# Source material
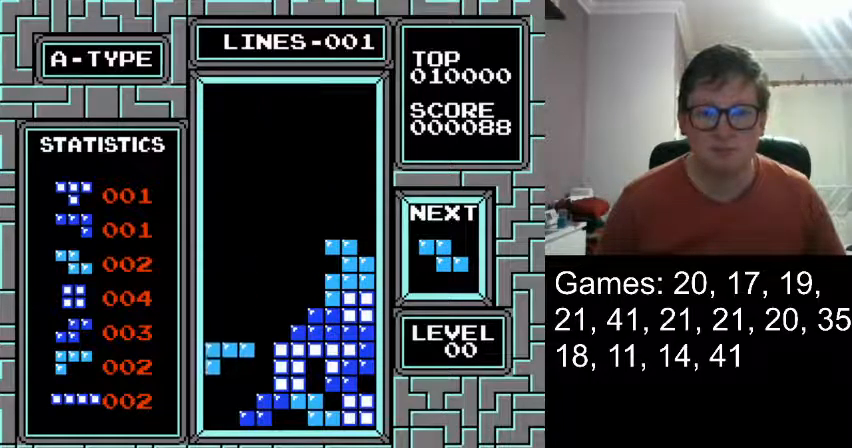
{"buttons": ["DPAD_DOWN"], "events": [[42, "DPAD_DOWN", "up"], [209, "DPAD_DOWN", "down"]]}
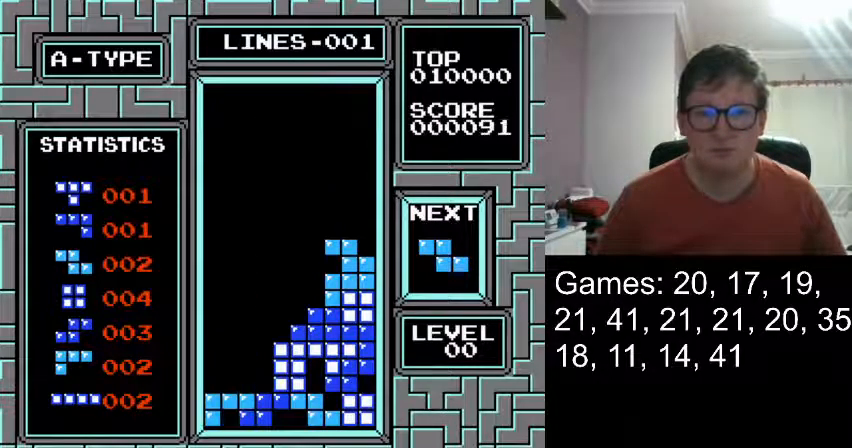
{"buttons": ["DPAD_DOWN"], "events": [[42, "DPAD_DOWN", "up"], [501, "DPAD_DOWN", "down"]]}
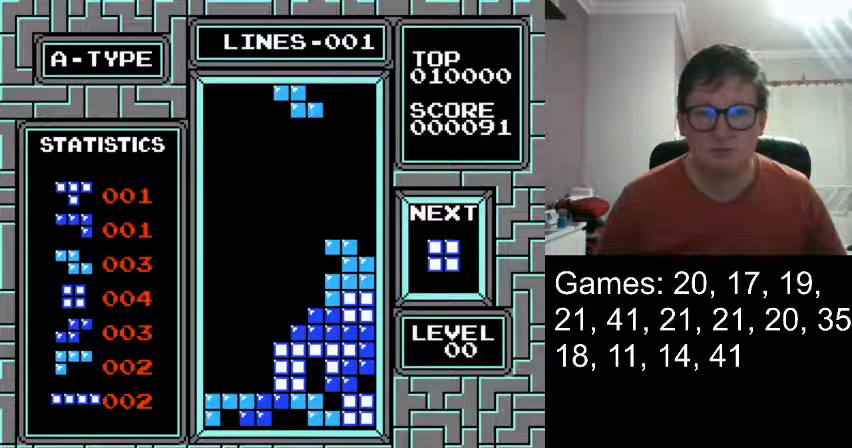
{"buttons": [], "events": [[209, "DPAD_DOWN", "up"]]}
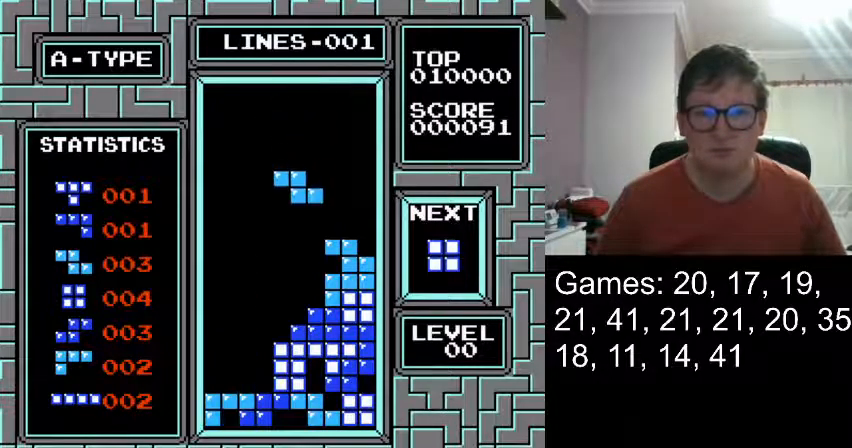
{"buttons": ["DPAD_LEFT"], "events": [[209, "DPAD_LEFT", "down"]]}
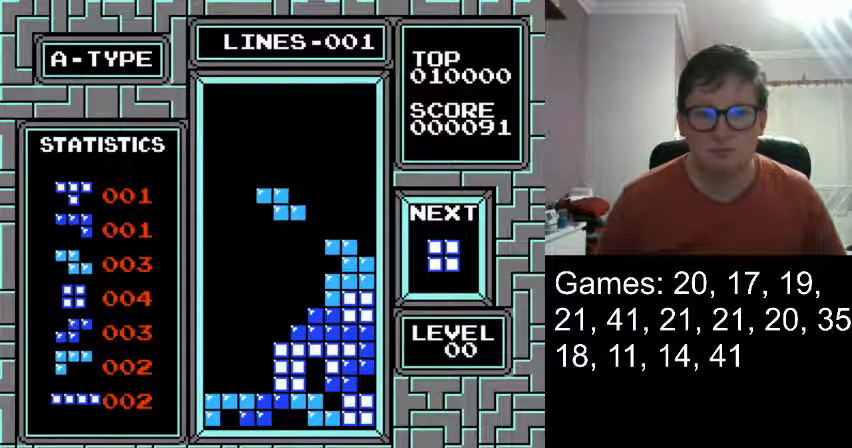
{"buttons": ["DPAD_DOWN"], "events": [[500, "DPAD_DOWN", "down"], [500, "DPAD_LEFT", "up"]]}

# What you are asked to do
In the copy, leave out the pictures and restate the records exactly.

# Answer box
{"buttons": ["DPAD_DOWN"], "events": [[42, "DPAD_DOWN", "up"], [209, "DPAD_DOWN", "down"]]}
{"buttons": ["DPAD_DOWN"], "events": [[42, "DPAD_DOWN", "up"], [501, "DPAD_DOWN", "down"]]}
{"buttons": [], "events": [[209, "DPAD_DOWN", "up"]]}
{"buttons": ["DPAD_LEFT"], "events": [[209, "DPAD_LEFT", "down"]]}
{"buttons": ["DPAD_DOWN"], "events": [[500, "DPAD_DOWN", "down"], [500, "DPAD_LEFT", "up"]]}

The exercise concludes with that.